Converting: See [here](https://github.com/ShabbyX/libpandoc) for info
 To html:
  <p>See <a href="https://github.com/ShabbyX/libpandoc">here</a> for info</p>
 To latex:
  See \href{https://github.com/ShabbyX/libpandoc}{here} for info

By the way, if you want to measure performance, make sure to exclude pandoc_init() and pandoc_exit() from it, as that's quite slow.

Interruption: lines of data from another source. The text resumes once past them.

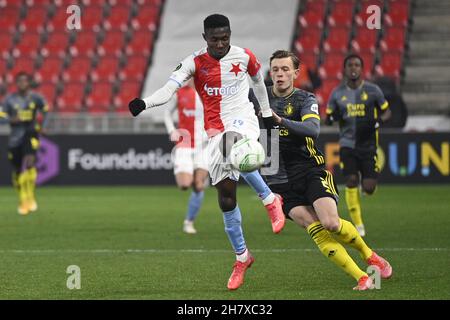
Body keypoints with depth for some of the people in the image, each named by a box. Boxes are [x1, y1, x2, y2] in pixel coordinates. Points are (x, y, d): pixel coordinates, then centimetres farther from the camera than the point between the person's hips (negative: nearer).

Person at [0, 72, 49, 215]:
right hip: (15, 135, 2)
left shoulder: (35, 98, 1)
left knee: (29, 162, -24)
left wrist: (43, 126, 7)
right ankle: (23, 201, 22)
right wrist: (12, 120, -21)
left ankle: (31, 198, -17)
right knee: (17, 170, 6)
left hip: (31, 133, -2)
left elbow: (45, 110, 18)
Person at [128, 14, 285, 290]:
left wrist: (267, 112, 29)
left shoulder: (245, 57, -2)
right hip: (216, 130, 2)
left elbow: (258, 81, 19)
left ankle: (270, 200, -19)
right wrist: (145, 103, -37)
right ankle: (242, 257, 17)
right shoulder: (195, 63, -4)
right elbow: (169, 88, -18)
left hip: (243, 121, -2)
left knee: (232, 147, -40)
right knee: (226, 197, 1)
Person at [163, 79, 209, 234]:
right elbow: (167, 113, 12)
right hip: (184, 145, -1)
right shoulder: (179, 92, -1)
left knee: (199, 187, -2)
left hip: (203, 146, 1)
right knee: (185, 185, -14)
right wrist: (171, 131, -4)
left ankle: (189, 222, 14)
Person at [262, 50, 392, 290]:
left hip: (310, 170, -1)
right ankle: (361, 278, -14)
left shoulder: (305, 100, 0)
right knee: (315, 230, -17)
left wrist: (281, 121, -37)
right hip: (280, 180, 1)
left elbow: (313, 129, -20)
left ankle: (369, 255, 10)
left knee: (331, 223, -20)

Phyks commented 7 years ago

Thanks! -- Phyks

Le 1 avril 2017 23:08:32 UTC+02:00, Shahbaz Youssefi notifications@github.com a écrit :

@Phyks, I didn't see your edit, good to know you got it working. I also came up with an example (which uses a context instead of global variables):

#include <stdio.h>
#include <string.h>
#include <stdlib.h>
#include <assert.h>
#include <pandoc.h>

#define BUF_SIZE 1024

struct data
{
  const char *src;
  size_t src_len;
  size_t src_cur;

  char *dst;
  size_t dst_len;
  size_t dst_cur;
};

int reader(char *buf, void *user_data)
{
  struct data *d = user_data;

  /* See how much is left to read */
  size_t to_write = d->src_len - d->src_cur;

  /* If finished, tell that to pandoc */
  if (to_write == 0)
      return 0;

  /* Make sure not to overflow the buffer */
  if (to_write > BUF_SIZE)
      to_write = BUF_SIZE;

  /* Copy this chunk of data */
  memcpy(buf, d->src + d->src_cur, to_write * sizeof *buf);
  d->src_cur += to_write;

  return to_write; 
}

void writer(const char *buf, int len, void *user_data)
{
  struct data *d = user_data;

  /* If current buffer is too small, increase its size */
  if (d->dst_cur + len > d->dst_len)
  {
      d->dst_len = d->dst_len == 0 ? 16 : d->dst_len * 2;

      char *new_dst = realloc(d->dst, d->dst_len * sizeof *d->dst);
      assert(new_dst != NULL);

      d->dst = new_dst;
  }

  /* Append what pandoc has produced */
  memcpy(d->dst + d->dst_cur, buf, len * sizeof *buf);
  d->dst_cur += len;
}

int main()
{
  const char *settings =
      "{\n"
          "\"writerOptions\": {\n"
              "\"writerStandalone\": false\n"
          "}\n"
      "}";
  const char *strings[] = {
      "Some _text_ here",
      "More stuff to **convert** with `pandoc`",
      "See [here](https://github.com/ShabbyX/libpandoc) for info",
  };
  const char *targets[] = {
      "html",
      "latex",
  };

  pandoc_init();

  for (size_t s = 0; s < sizeof strings / sizeof *strings; ++s)
  {
      printf("Converting: %s\n", strings[s]);

      for (size_t t = 0; t < sizeof targets / sizeof *targets; ++t)
      {
          struct data d = {
              .src = strings[s],
              .src_len = strlen(strings[s]),

              /* Note: everything else is 0 initalized */
          };

          printf(" To %s:\n", targets[t]);

          char *error = pandoc(BUF_SIZE,
                  "markdown",
                  targets[t],
                  settings,
                  reader,
                  writer,
                  &d);

          if (error)
              printf("  Error: %s\n", error);
          else
          {
              printf("  ");
              fwrite(d.dst, sizeof *d.dst, d.dst_cur, stdout);
              printf("\n");
          }

          free(error);
      }

      printf("\n");
  }

  pandoc_exit();

  return 0;
}

By the way, if you want to measure performance, make sure to exclude pandoc_init() and pandoc_exit() from it, as that's quite slow.